2003 Winner: Innovation In Agricultural Science Sponsored By Dow AgroSciences Canada Inc.
Dr. John O’Donovan’s pioneering research and technology transfer in the field of weed management can save farmers millions a year in reduced crop losses and herbicide costs while minimizing the amount of pesticides released into the environment. Weeds and weed control cost western Canadian producers more than $500 million annually. Dr. O’Donovan challenged the conventional agricultural practice of relying exclusively on herbicides for weed management and concluded that unnecessary herbicide application is neither cost-effective nor sustainable.
He has developed economic threshold models that help farmers predict the impact of weeds on crop yield to determine if and when a herbicide is warranted. His models take into account not only weed density, but also crop density and the time that weeds emerge. The models have been incorporated into two computerized systems – AgroManager on Weeds™, developed by Western Cooperative Fertilizers (Westco), and Farm Smart™ developed by Agriculture and Agri-Food Canada. The Westco system is used by more than 1,400 herbicide and fertilizer dealers in western Canada. The economic threshold models can help farmers cut herbicide use by 10 to 17 per cent. A model for wild oat control can save producers between $18 million and $30 million per year.

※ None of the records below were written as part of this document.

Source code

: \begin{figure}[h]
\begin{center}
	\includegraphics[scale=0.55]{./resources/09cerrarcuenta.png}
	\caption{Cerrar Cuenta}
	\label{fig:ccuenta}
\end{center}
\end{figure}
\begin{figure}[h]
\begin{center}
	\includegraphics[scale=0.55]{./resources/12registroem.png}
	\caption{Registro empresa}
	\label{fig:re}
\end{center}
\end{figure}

The models also provide farmers with a valuable tool for developing an environmental farm plan, an initiative under the Agricultural Policy Framework.
Dr. O’Donovan led a groundbreaking 10-year multi-disciplinary study in Alberta on the development of weed resistance to herbicides. Weed resistance is caused by over-reliance on herbicides and has created significant problems for farmers in Australia. Dr. O’Donovan’s research provided the first documented evidence of resistance in several weed biotypes across Alberta and has helped prevent the problem from escalating out of control in this province.
Dr. O’Donovan has also developed integrated weed management systems that use less costly, more environmentally friendly alternatives to exclusive dependence on herbicides for weed management. He led several projects showing that practices such as judicious herbicide application together with sowing competitive crop varieties, banding nitrogen fertilizer and increasing crop seeding rates make crops more competitive with weeds and reduce overall use of herbicides. His research identifying barley varieties that compete effectively with weeds has benefited Alberta’s organic crop industry.
Dr. O’Donovan is highly regarded internationally for his expertise and has received several awards for his work. He is also known for his ability to communicate findings from his complex research in language his audience can easily understand – essentially taking knowledge directly from research to farmer.